MiPLA and its homologue EiPLA are the only known simple N,N-dialkyllysergamides that approach the potency of LSD itself. All other N,N-dialkyl analogues tested, including the dimethyl, dipropyl, methylethyl, and so on, are only around one-tenth as potent as LSD. However, some N-monoalkyllysergamides, such as the sec-butyl and tert-butyl derivatives, were also found to show activity and potency comparable to LSD. In addition, iPLA, the N-monoisopropyl derivative, is only slightly weaker than MiPLA.

==Pharmacology==
===Pharmacodynamics===
MiPLA has been found to interact with serotonin receptors, including acting as an agonist of the serotonin 5-HT_{2A} receptor. It also interacts with the dopamine D_{1} and D_{2} receptors. The drug fully substitutes for LSD in rodent drug discrimination tests with only slightly lower potency than LSD. In addition, MiPLA produces the head-twitch response, a behavioral proxy of psychedelic effects, in rodents, with about one-third the potency of LSD. The drug showed roughly the same potency in producing the head-twitch response as EcPLA.

==Chemistry==
MiPLA, also known as N-methyl-N-isopropyllysergamide or as lysergic acid methylisopropylamide, is a substituted lysergamide and a structural isomer of lysergic acid diethylamide (LSD; N,N-diethyllysergamide), with the alkyl groups on the amide nitrogen having been subjected to a methylene shuffle.

===Synthesis===
The chemical synthesis of MiPLA has been described.

===Analogues===
Analogues of MiPLA include iPLA, EiPLA, EPLA, EcPLA, DiPLA, LSB, and LSP, among others. The ester derivatives 1P-MiPLA and 1cP-MiPLA are thought to be prodrugs of MiPLA.

==History==
MiPLA was originally discovered and described by Albert Hofmann at Sandoz during the original structure–activity research into LSD, with Eli Lilly and Company filing a patent in 1956 and it being published in 1961. It was subsequently investigated in more detail by the team led by David E. Nichols at Purdue University in the 1990s. The main use for this drug has been in studies of the binding site at the serotonin 5-HT_{2A} receptor through which LSD produces its hallucinogenic effects.
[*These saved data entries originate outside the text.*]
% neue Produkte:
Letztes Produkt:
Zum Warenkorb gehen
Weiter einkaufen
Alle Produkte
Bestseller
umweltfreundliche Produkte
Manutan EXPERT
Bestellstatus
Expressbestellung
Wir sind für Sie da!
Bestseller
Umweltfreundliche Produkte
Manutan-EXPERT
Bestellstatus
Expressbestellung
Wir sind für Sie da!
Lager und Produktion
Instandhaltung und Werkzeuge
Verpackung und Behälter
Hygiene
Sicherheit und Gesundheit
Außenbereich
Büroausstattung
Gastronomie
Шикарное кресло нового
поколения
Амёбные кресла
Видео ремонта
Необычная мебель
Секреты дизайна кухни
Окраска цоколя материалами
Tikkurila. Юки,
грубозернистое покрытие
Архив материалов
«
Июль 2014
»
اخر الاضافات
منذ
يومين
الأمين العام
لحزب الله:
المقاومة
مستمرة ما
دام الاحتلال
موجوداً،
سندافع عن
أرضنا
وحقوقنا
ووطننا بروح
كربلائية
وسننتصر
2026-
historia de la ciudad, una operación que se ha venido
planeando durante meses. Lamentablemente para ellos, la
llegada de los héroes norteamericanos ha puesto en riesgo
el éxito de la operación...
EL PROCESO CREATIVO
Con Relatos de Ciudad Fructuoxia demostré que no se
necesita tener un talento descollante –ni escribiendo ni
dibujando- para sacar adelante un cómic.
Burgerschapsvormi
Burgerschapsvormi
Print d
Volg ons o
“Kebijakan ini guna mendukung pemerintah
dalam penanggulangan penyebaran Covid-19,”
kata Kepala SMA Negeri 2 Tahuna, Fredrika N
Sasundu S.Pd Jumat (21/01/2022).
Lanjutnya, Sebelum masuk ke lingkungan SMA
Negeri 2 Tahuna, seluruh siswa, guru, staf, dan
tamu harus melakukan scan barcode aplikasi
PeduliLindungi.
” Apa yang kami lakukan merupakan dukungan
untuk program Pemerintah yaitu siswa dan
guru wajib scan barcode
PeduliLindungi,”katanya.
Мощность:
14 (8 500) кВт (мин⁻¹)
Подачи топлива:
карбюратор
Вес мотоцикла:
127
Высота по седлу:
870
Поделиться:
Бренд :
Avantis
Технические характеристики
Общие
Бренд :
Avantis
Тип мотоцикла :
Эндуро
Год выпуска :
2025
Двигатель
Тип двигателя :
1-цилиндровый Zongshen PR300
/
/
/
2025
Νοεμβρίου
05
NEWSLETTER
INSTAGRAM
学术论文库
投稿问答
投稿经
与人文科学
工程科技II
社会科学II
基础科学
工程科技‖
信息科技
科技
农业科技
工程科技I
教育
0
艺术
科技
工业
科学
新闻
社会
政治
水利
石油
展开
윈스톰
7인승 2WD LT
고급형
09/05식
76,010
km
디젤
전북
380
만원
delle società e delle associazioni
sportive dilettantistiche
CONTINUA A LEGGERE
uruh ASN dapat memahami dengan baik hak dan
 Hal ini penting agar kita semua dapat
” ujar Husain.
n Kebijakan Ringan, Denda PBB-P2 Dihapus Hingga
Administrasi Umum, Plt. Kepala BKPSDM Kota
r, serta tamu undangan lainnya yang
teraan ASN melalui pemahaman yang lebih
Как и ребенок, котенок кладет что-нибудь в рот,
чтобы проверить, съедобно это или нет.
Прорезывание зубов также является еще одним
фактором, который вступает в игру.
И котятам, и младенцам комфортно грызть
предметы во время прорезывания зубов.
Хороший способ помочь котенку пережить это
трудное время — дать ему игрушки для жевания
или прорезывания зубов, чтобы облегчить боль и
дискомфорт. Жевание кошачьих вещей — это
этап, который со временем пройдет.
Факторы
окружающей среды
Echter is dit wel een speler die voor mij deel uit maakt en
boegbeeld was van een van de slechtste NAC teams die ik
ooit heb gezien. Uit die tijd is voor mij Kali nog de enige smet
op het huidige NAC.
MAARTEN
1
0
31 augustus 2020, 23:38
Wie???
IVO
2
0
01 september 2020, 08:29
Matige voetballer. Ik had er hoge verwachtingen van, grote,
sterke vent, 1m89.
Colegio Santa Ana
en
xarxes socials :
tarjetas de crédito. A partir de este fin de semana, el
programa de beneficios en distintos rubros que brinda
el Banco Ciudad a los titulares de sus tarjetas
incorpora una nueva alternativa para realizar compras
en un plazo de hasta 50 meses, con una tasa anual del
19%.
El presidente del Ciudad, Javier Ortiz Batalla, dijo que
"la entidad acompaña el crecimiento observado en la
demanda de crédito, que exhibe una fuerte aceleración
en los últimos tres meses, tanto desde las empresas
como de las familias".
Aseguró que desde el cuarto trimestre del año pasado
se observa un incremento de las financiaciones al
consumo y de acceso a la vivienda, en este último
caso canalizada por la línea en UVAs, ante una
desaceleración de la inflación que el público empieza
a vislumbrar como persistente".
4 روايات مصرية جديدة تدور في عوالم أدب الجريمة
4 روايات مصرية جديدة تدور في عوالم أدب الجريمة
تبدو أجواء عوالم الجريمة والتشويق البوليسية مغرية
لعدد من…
MiPLA was first encountered as a novel designer drug by 2018.

==Society and culture==
===Legal status===
====Austria====
MiPLA is technically not illegal in Austria but it may fall in the NPSG (Neue-Psychoaktive-Substanzen-Gesetz Österreich) as an analogue of LSD.

====Canada====
MiPLA is not a controlled substance in Canada as of 2025.

====France====
MiPLA is illegal in France.

====Germany====
MiPLA is controlled in Germany under the NpSG (New Psychoactive Substances Act) as of July 18, 2019. Production and import with the aim to place it on the market, administration to another person and trading is punishable. Possession is illegal but not penalized.

====Switzerland====
MiPLA can be considered a controlled substance in Switzerland as a defined derivative of Lysergic Acid under Verzeichnis E point 263. It is legal when used for scientific or industrial use.

====United Kingdom====
MiPLA is a controlled substance in the United Kingdom via the Psychoactive Substances Act 2016.

====United States====
MiPLA is not scheduled in the United States, but may be considered to be an analogue of LSD, which would make it illegal to possess for human consumption under the Federal Analogue Act. However, it may be a Schedule I controlled substance in the United States due to being an isomer of LSD.